By KERA News & Wire Services

Dallas, TX – An appeals court has revived the Securities and Exchange Commission's insider-trading lawsuit against Dallas Mavericks owner Mark Cuban.

The U.S. Court of Appeals in New Orleans announced its ruling Tuesday.

The SEC accuses the Dallas billionaire owner of selling his shares in the Internet search engine company Mamma.com Inc. in 2004, avoiding a $750,000 loss after receiving confidential information about the company.

U.S. District Judge Sidney A. Fitzwater dismissed the lawsuit in July 2009, ruling that Cuban never agreed he could not act on his confidential information.

The appeals court, however, says it was "plausible" Cuban knew he was not to sell his shares.

Cuban said by e-mail Tuesday that he was disappointed in the ruling and maintains he did not violate any civil laws.

Bus driver in Texas wreck had medical condition

The Texas Department of Public Safety says a charter bus driver may have passed out before a wreck north of Sanger that left 18 passengers hurt.

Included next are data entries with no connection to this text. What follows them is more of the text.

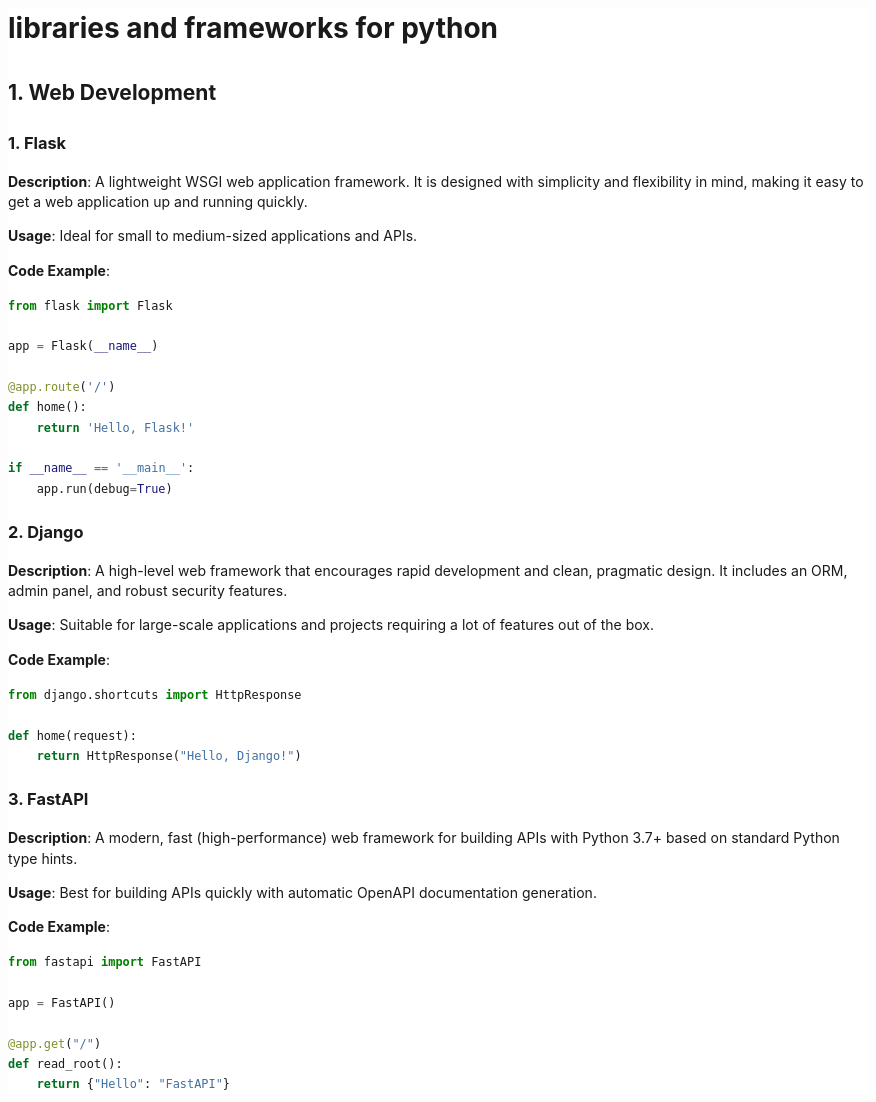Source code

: # libraries and frameworks for python

## 1. Web Development

### 1. Flask

**Description**: A lightweight WSGI web application framework. It is designed with simplicity and flexibility in mind, making it easy to get a web application up and running quickly.

**Usage**: Ideal for small to medium-sized applications and APIs.

**Code Example**:

```python
from flask import Flask

app = Flask(__name__)

@app.route('/')
def home():
    return 'Hello, Flask!'

if __name__ == '__main__':
    app.run(debug=True)
```

### 2. Django

**Description**: A high-level web framework that encourages rapid development and clean, pragmatic design. It includes an ORM, admin panel, and robust security features.

**Usage**: Suitable for large-scale applications and projects requiring a lot of features out of the box.

**Code Example**:

```python
from django.shortcuts import HttpResponse

def home(request):
    return HttpResponse("Hello, Django!")
```

### 3. FastAPI

**Description**: A modern, fast (high-performance) web framework for building APIs with Python 3.7+ based on standard Python type hints.

**Usage**: Best for building APIs quickly with automatic OpenAPI documentation generation.

**Code Example**:

```python
from fastapi import FastAPI

app = FastAPI()

@app.get("/")
def read_root():
    return {"Hello": "FastAPI"}
```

DPS Trooper Lonny Haschel says investigators have determined that 52-year-old Jose Rodriguez of Grand Prairie suffered a sharp pain in his abdomen before the accident early Saturday on Interstate 35. Several passengers on the bus, bound from Dallas to Oklahoma City, were ejected through side windows.

Haschel says a Spanish-speaking trooper interviewed the driver, who said "the last thing he remembered was the sharp pain, and then he was waking up."

Haschel says Rodriguez has a current medical card and recently passed a physical examination. The trooper declined to release the nature of the driver's condition, citing privacy laws.

FBI: Fort Bliss gunman was retired Army sergeant

The FBI has identified the gunman who opened fired at a Fort Bliss convenience store before being killed by responding officers as a retired Army sergeant. The agency also says one of the two women wounded in the shooting has died.

The FBI issued a Tuesday statement identifying the gunman as 63-year-old Steven Kropf of El Paso. Authorities say they don't know if Kropf had any relationship with either victim. But they called Monday's shooting an isolated incident.

The FBI says 44-year-old Bettina Maria Goins of El Paso was pronounced dead at a hospital after the shooting. The statement says another woman remains hospitalized with serious injuries.

Garrison Commander Col. Joseph Simonelli Jr. says military police officers responded to reports of the shooting in less than three minutes.